Maybe some of the other set up's are better, I know of a guy who had the Manual Handle on a Cycle Country blade and tried a winch but liked the manual handle better.

I guess for me I can keep both hands on the handle bars and use my right thumb on the Mini Rocker Switch to raise and lower the blade seems to give me better control of the machine then if I was having to have my hand on the lever for up/down on the blade.

alot would depend on also how far due you plow and then pick up the blade/back up turn around drop the blade.

Most of my Plowing is cross ways on my drive 20' stop back up mover over 5' plow another 20' stop back up move over 5' repeat process 10 times and then on to the next drive.

I ran a winch for 6 years and the last 2 years have an Electric Actuator so I can provide Down pressure for back dragging snow away from the Garage doors on 2 of the 3 drives that I due.
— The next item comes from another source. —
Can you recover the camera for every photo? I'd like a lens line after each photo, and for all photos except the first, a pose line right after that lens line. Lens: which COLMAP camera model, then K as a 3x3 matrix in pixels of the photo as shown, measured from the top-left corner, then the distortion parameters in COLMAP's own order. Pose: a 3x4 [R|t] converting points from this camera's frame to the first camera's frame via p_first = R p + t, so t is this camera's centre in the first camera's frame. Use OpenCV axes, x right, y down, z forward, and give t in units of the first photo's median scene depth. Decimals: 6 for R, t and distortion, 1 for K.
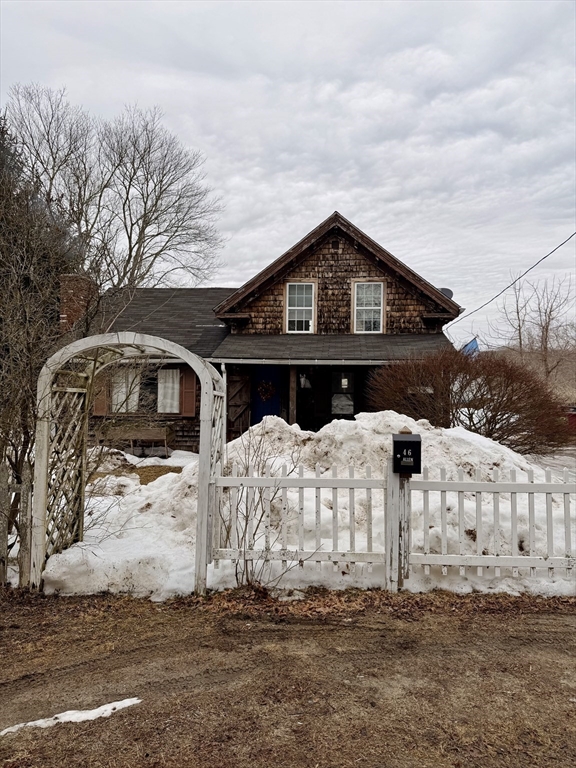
lens RADIAL K [[537.7, 0, 287.4], [0, 537.7, 386.2], [0, 0, 1]] dist [0.008141, 0.000610]
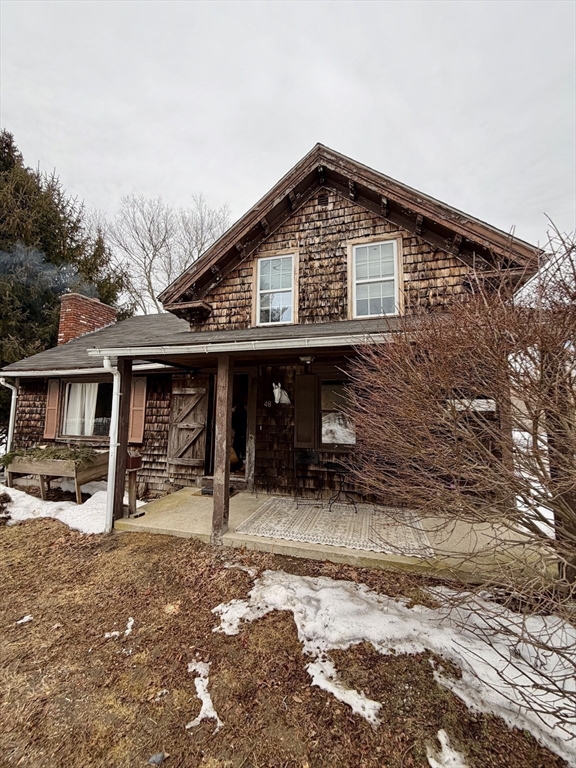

there is no right or wrong and this is better than that. Alot depends upon where your plowing and what would work best for you. 
sublime out


----------



## FOX-SNO-REMOVAL (Jan 3, 2009)

I have used an winch for the past for years and i love it. I had a buddy with the manual lift and i didn't fell like a had the same amount of control. Not to mention a lot of the drives and sidewalks i do are very unlevel and would be hell to hold the blade. So i say winch or some type of electric lift.:realmad:


----------



## jimmy2b (Feb 3, 2008)

Winch all the way


----------



## IPLOWSNO (Oct 11, 2008)

you guys need to update your equipment lol, i like the tactile feeling of a button that weighs a gram, and all you have to do is push it lol. then if i get stuck itll help there also .once you learn the way your winch works its awesome imo


----------